Exercise aim » Using the material below, write out every entry exactly.
++++ Data for this exercise
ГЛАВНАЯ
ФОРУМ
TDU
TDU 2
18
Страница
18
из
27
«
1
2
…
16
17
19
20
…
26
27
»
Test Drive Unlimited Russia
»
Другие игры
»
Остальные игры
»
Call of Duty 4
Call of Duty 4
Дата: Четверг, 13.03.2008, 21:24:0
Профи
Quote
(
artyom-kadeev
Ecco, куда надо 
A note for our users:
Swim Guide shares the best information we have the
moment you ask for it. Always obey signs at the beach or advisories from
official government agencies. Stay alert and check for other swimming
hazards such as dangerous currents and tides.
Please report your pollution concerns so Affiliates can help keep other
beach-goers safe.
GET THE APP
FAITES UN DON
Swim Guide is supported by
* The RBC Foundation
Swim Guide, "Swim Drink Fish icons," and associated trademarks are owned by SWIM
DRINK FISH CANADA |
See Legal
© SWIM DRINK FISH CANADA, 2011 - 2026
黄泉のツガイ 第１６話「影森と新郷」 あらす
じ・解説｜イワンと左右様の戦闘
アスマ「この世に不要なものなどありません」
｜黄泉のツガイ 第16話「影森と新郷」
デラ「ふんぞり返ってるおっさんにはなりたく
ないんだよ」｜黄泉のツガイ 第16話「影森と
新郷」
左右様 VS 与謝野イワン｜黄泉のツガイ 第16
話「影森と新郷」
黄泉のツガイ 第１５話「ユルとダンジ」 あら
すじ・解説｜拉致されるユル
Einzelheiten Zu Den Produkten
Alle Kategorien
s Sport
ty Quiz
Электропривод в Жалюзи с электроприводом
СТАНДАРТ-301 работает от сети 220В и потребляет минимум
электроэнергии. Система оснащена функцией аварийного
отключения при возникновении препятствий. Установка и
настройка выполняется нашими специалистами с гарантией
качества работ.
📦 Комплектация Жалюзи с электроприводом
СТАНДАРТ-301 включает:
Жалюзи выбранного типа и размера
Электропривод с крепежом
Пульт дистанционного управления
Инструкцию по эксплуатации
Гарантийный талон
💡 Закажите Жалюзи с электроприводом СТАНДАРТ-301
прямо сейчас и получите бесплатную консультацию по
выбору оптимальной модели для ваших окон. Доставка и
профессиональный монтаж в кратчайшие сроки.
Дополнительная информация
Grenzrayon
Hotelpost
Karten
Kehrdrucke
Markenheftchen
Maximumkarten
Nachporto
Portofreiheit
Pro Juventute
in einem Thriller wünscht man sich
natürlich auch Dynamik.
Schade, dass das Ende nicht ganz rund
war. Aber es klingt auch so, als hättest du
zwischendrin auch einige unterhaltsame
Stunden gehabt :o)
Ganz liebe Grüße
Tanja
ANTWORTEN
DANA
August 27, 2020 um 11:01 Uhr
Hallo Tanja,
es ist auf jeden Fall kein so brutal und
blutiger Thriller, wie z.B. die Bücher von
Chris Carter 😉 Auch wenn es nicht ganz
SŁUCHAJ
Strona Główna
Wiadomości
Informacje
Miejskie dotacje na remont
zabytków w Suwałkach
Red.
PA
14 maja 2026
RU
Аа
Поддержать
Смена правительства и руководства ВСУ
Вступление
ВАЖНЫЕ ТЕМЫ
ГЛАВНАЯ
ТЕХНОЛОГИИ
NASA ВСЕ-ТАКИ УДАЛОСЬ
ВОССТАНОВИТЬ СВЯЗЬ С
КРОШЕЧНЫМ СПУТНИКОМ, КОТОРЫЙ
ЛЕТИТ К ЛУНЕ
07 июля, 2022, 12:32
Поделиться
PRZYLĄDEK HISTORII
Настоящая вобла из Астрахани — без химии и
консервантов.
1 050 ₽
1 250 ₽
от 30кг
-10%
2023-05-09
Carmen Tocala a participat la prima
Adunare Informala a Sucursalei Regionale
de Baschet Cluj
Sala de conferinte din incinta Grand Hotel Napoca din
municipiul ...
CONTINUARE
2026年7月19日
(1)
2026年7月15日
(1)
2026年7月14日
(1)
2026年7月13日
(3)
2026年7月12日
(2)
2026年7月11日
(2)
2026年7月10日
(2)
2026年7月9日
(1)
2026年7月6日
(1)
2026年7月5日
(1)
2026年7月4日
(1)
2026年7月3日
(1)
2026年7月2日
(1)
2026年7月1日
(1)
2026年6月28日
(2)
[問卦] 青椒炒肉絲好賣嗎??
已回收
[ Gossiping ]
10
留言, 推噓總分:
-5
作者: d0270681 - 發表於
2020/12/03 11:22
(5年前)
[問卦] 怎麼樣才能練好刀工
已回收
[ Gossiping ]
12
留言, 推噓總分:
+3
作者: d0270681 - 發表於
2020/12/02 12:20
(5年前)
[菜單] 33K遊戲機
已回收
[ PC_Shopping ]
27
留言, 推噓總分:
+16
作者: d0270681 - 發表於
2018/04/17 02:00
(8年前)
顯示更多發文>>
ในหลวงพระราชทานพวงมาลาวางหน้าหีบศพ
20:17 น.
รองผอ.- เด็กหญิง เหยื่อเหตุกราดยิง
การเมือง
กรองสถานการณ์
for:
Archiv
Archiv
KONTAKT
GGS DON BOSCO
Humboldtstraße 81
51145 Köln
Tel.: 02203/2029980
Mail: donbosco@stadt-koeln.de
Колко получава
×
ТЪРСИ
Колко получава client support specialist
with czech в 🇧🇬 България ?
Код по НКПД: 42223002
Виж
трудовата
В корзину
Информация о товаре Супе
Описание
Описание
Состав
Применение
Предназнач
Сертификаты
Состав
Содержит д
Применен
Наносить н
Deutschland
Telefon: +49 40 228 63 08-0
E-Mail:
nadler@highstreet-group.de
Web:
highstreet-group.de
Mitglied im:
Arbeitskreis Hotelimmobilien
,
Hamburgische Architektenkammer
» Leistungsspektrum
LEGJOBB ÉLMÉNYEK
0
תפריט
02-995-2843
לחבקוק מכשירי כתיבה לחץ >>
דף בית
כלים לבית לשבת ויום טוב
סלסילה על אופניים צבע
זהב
++++++++
Your response »
ГЛАВНАЯ
ФОРУМ
TDU
TDU 2
18
Страница
18
из
27
«
1
2
…
16
17
19
20
…
26
27
»
Test Drive Unlimited Russia
»
Другие игры
»
Остальные игры
»
Call of Duty 4
Call of Duty 4
Дата: Четверг, 13.03.2008, 21:24:0
Профи
Quote
(
artyom-kadeev
Ecco, куда надо 
A note for our users:
Swim Guide shares the best information we have the
moment you ask for it. Always obey signs at the beach or advisories from
official government agencies. Stay alert and check for other swimming
hazards such as dangerous currents and tides.
Please report your pollution concerns so Affiliates can help keep other
beach-goers safe.
GET THE APP
FAITES UN DON
Swim Guide is supported by
* The RBC Foundation
Swim Guide, "Swim Drink Fish icons," and associated trademarks are owned by SWIM
DRINK FISH CANADA |
See Legal
© SWIM DRINK FISH CANADA, 2011 - 2026
黄泉のツガイ 第１６話「影森と新郷」 あらす
じ・解説｜イワンと左右様の戦闘
アスマ「この世に不要なものなどありません」
｜黄泉のツガイ 第16話「影森と新郷」
デラ「ふんぞり返ってるおっさんにはなりたく
ないんだよ」｜黄泉のツガイ 第16話「影森と
新郷」
左右様 VS 与謝野イワン｜黄泉のツガイ 第16
話「影森と新郷」
黄泉のツガイ 第１５話「ユルとダンジ」 あら
すじ・解説｜拉致されるユル
Einzelheiten Zu Den Produkten
Alle Kategorien
s Sport
ty Quiz
Электропривод в Жалюзи с электроприводом
СТАНДАРТ-301 работает от сети 220В и потребляет минимум
электроэнергии. Система оснащена функцией аварийного
отключения при возникновении препятствий. Установка и
настройка выполняется нашими специалистами с гарантией
качества работ.
📦 Комплектация Жалюзи с электроприводом
СТАНДАРТ-301 включает:
Жалюзи выбранного типа и размера
Электропривод с крепежом
Пульт дистанционного управления
Инструкцию по эксплуатации
Гарантийный талон
💡 Закажите Жалюзи с электроприводом СТАНДАРТ-301
прямо сейчас и получите бесплатную консультацию по
выбору оптимальной модели для ваших окон. Доставка и
профессиональный монтаж в кратчайшие сроки.
Дополнительная информация
Grenzrayon
Hotelpost
Karten
Kehrdrucke
Markenheftchen
Maximumkarten
Nachporto
Portofreiheit
Pro Juventute
in einem Thriller wünscht man sich
natürlich auch Dynamik.
Schade, dass das Ende nicht ganz rund
war. Aber es klingt auch so, als hättest du
zwischendrin auch einige unterhaltsame
Stunden gehabt :o)
Ganz liebe Grüße
Tanja
ANTWORTEN
DANA
August 27, 2020 um 11:01 Uhr
Hallo Tanja,
es ist auf jeden Fall kein so brutal und
blutiger Thriller, wie z.B. die Bücher von
Chris Carter 😉 Auch wenn es nicht ganz
SŁUCHAJ
Strona Główna
Wiadomości
Informacje
Miejskie dotacje na remont
zabytków w Suwałkach
Red.
PA
14 maja 2026
RU
Аа
Поддержать
Смена правительства и руководства ВСУ
Вступление
ВАЖНЫЕ ТЕМЫ
ГЛАВНАЯ
ТЕХНОЛОГИИ
NASA ВСЕ-ТАКИ УДАЛОСЬ
ВОССТАНОВИТЬ СВЯЗЬ С
КРОШЕЧНЫМ СПУТНИКОМ, КОТОРЫЙ
ЛЕТИТ К ЛУНЕ
07 июля, 2022, 12:32
Поделиться
PRZYLĄDEK HISTORII
Настоящая вобла из Астрахани — без химии и
консервантов.
1 050 ₽
1 250 ₽
от 30кг
-10%
2023-05-09
Carmen Tocala a participat la prima
Adunare Informala a Sucursalei Regionale
de Baschet Cluj
Sala de conferinte din incinta Grand Hotel Napoca din
municipiul ...
CONTINUARE
2026年7月19日
(1)
2026年7月15日
(1)
2026年7月14日
(1)
2026年7月13日
(3)
2026年7月12日
(2)
2026年7月11日
(2)
2026年7月10日
(2)
2026年7月9日
(1)
2026年7月6日
(1)
2026年7月5日
(1)
2026年7月4日
(1)
2026年7月3日
(1)
2026年7月2日
(1)
2026年7月1日
(1)
2026年6月28日
(2)
[問卦] 青椒炒肉絲好賣嗎??
已回收
[ Gossiping ]
10
留言, 推噓總分:
-5
作者: d0270681 - 發表於
2020/12/03 11:22
(5年前)
[問卦] 怎麼樣才能練好刀工
已回收
[ Gossiping ]
12
留言, 推噓總分:
+3
作者: d0270681 - 發表於
2020/12/02 12:20
(5年前)
[菜單] 33K遊戲機
已回收
[ PC_Shopping ]
27
留言, 推噓總分:
+16
作者: d0270681 - 發表於
2018/04/17 02:00
(8年前)
顯示更多發文>>
ในหลวงพระราชทานพวงมาลาวางหน้าหีบศพ
20:17 น.
รองผอ.- เด็กหญิง เหยื่อเหตุกราดยิง
การเมือง
กรองสถานการณ์
for:
Archiv
Archiv
KONTAKT
GGS DON BOSCO
Humboldtstraße 81
51145 Köln
Tel.: 02203/2029980
Mail: donbosco@stadt-koeln.de
Колко получава
×
ТЪРСИ
Колко получава client support specialist
with czech в 🇧🇬 България ?
Код по НКПД: 42223002
Виж
трудовата
В корзину
Информация о товаре Супе
Описание
Описание
Состав
Применение
Предназнач
Сертификаты
Состав
Содержит д
Применен
Наносить н
Deutschland
Telefon: +49 40 228 63 08-0
E-Mail:
nadler@highstreet-group.de
Web:
highstreet-group.de
Mitglied im:
Arbeitskreis Hotelimmobilien
,
Hamburgische Architektenkammer
» Leistungsspektrum
LEGJOBB ÉLMÉNYEK
0
תפריט
02-995-2843
לחבקוק מכשירי כתיבה לחץ >>
דף בית
כלים לבית לשבת ויום טוב
סלסילה על אופניים צבע
זהב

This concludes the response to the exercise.